Setting Up a Pull Configuration for Your Customizable Data Mapping

The extraction definition contains a number of features that empower our users to better control how their data enters and persists within OpsLevel. The features that will be covered within the context of this example are intended to highlight and clarify the behaviour of the following extraction definition keys:

http_polling
iterator
exclude
expires_after_days

In this example, we will be configuring an extraction definition to poll the Jira API for Jira issues. This definition will also assist us with managing which issues persist within OpsLevel.

Prerequisites

As this is a more detailed look into the extraction definition, the expectation is that a reader of this guide has perused its parent document Mapping Integration Data to Custom Properties. The following items should already be configured if our reader wishes to roughly follow along:

A simple transform mapping should be in place for this example to run on its own. The following is what will be used in this example. This transform describes a Jira issue, identified within OpsLevel by its key. This component will contain a property "status" that contains the status of any imported issue data.

---
transforms:
- opslevel_identifier: ".id"
  external_kind: jira_issue
  opslevel_kind: jira_issue
  on_component_not_found: create
  properties:
    status: '.fields.status.name'

A pre-existing component type that matches the opslevel_kind key. I have configured a Jira Issue, to match the transform above.

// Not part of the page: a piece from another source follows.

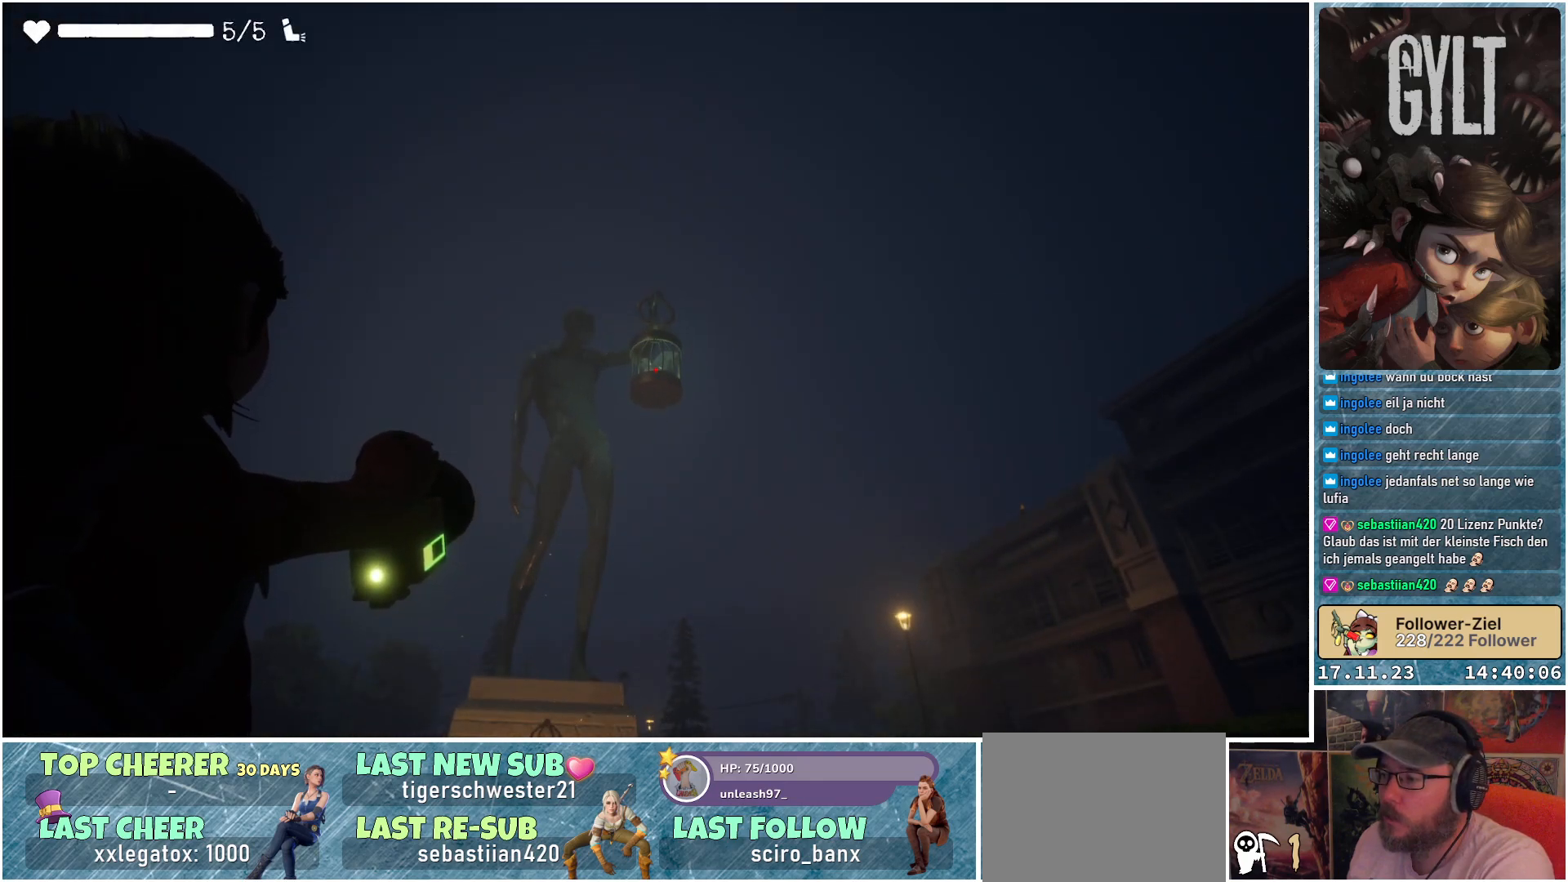
{"buttons": ["L2", "R2"], "left_stick": "center", "right_stick": "center", "events": [[50, "R2", "down"]]}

An existing endpoint for OpsLevel to poll. This will take the form of the fictional company Saurons Kitchen's Jira API.

The Extraction Definition

The following extraction definition will be used to extract Jira issues into OpsLevel.

extractors:
  # Extract Jira issues for tracking technical debt and incidents
  - external_kind: jira_issue
    http_polling:
      url: "https://sauronskitchen.atlassian.net/rest/api/3/search?jql=project=TECH AND labels=technical-debt&startAt={{ cursor | default: '0' }}&maxResults=50"
      method: GET
      headers:
        - name: Authorization
          value: "Bearer {{ 'jira_api_token' | secret }}"
        - name: Accept
          value: "application/json"
        - name: Content-Type
          value: "application/json"
      errors:
        # Jira returns 400 for invalid JQL queries
        - status_code: 400
          matches: '.errorMessages[] | contains("Invalid JQL")'
          handler: no_data
        # Handle rate limiting from Atlassian
        - status_code: 429
          handler: rate_limit
      next_cursor:
        from: payload
        value: ".startAt + .maxResults | if . >= .total then null else tostring end"
    iterator: ".issues"
    external_id: ".key"
    exclude: '.fields.status.name == "Done" or .fields.status.name == "Closed"'
    expires_after_days: 30

This extraction definition is far more complex than the base example abes it implements the following parameters, increasing the complexity of the integration & the control a user has over their data:

The http_polling key tells OpsLevel that it will need to poll for integration data instead of waiting for it to be pushed
The iterator key tells OpsLevel that the objects we want to extract that are of the external_kind jira_issue will be in the form of an array, and can be found under the issues key within all received payloads.
The exclude key allows a user to define what data will persist within OpsLevel. This will act as a form of deletion, items that are explicitly excluded will be deleted from OpsLevel.
The expires_after_days key specifies how long data within OpsLevel will be permitted to persist without an update.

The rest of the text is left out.